Max is still figuring out her own identity, as well. At the start of the series, she was having an affair with a married woman, but it wasn't a healthy or fulfilling relationship. By season's end, she's found some confidence and a gender presentation that feels comfortable, cutting her hair short and attending a party in an outfit uncle Bertie gave her. There, she meets and hooks up with future teammate Esther (Andia Winslow), who later fakes an injury to give Max a shot at an impromptu try-out. The pair are both on the All-Star team that hits the road at the end of the season, with their coach planning to market them as a duo, so Max and Esther will surely end up spending a lot of time together if the show returns.

Renewal odds and season 2 plans

Star and co-creator Abbi Jacobson spoke to US Weekly about what the show's future might look like, saying that she has plans for future seasons, but that she also knows they're never certain. "I think for season 1, we were very much like, let's tell as much of this as we can and make us as meaty and juicy and full in every way," she told the outlet. "Every character's as full as we can make them in case we don't get to make more."

So far, the response to the show definitely indicates interest. While /Film's Josh Spiegel notes in his review that the series works better when it's not trying to "re-connect itself to its source material, it holds a certified fresh rating on Rotten Tomatoes, indicating that most critics are responding positively. Its ratings are a bit trickier to gauge, given that Prime Video, like most streamers, doesn't always make its viewership numbers transparent. Though ratings measurement company Nielson has added a streaming category to its website, it's too soon to tell where "A League of Their Own" could rank in viewership.

As for the original on-screen version of the Peaches, it sounds like they give their blessing, too. Geena Davis, who starred in the 1992 film that serves as a starting point for this series, has expressed her support for the show and especially appreciates that it created a cast of all-new characters. Her co-star Rosie O'Donnell even appears in the new series as the owner of a secret gay-friendly bar the teammates frequent by night.

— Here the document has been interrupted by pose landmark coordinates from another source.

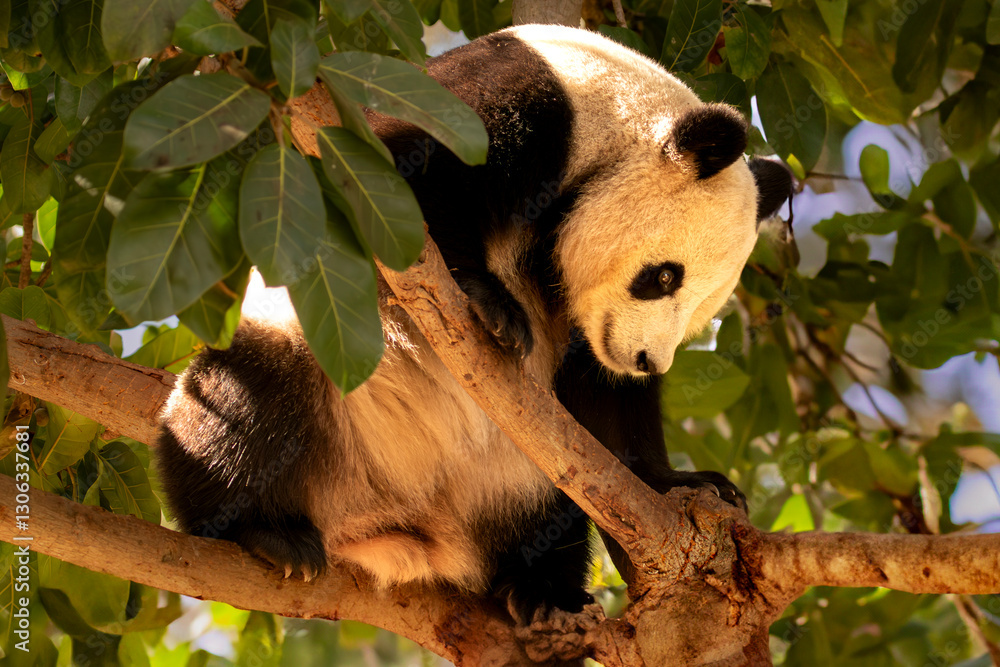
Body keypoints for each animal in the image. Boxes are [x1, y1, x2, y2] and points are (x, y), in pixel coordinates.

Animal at [156, 24, 792, 624]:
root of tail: (391, 532)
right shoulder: (516, 107)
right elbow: (403, 186)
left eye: (701, 313)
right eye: (663, 277)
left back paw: (542, 591)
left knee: (555, 506)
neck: (614, 117)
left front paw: (686, 481)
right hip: (315, 355)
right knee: (242, 403)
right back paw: (266, 532)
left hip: (517, 474)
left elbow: (602, 400)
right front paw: (493, 303)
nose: (645, 361)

The real history behind A League of Their Own

While a recent resurgence in blatant homophobia coupled with a persistent cultural aversion to remakes may make "A League of Their Own" subject to scrutiny as more viewers catch up with it, the fact remains that the series is portraying a real part of history. In 2020, Netflix released the documentary "A Secret Love," which followed former All-American Girls Professional Baseball League player Terry Donahue and her partner Pat Henschel as they told their decades-long love story for the first time.

Meanwhile, 95-year-old former league player Maybelle Blair, the inspiration for the "All the Way Mae" character in the film, came out publicly for the first time ahead of this series' premiere. According to Q Voice News, she spoke at a screening about how the league was mostly composed of gay women, and that they found a community together that included visiting gay bars at night, as shown in the series. A deep dive for Narratively in 2018 traced the secret queer history of the sport, including spotlighting the lives of women who were only ever outed in their eventual obituaries.

Though its characters are fictional, "A League of Their Own" exists in and pays tribute to this unique historical context, spotlighting the lived experiences of queer people who were finding themselves long before the gay rights movement made same-sex love public. Hopefully, the funny, heartfelt show will get the chance to explore these characters further with a second season. Either way, its first season ends on a note of individual fulfillment and self-discovery that feels more like a win for the one-of-a-kind Peaches than any trophy they could've gotten.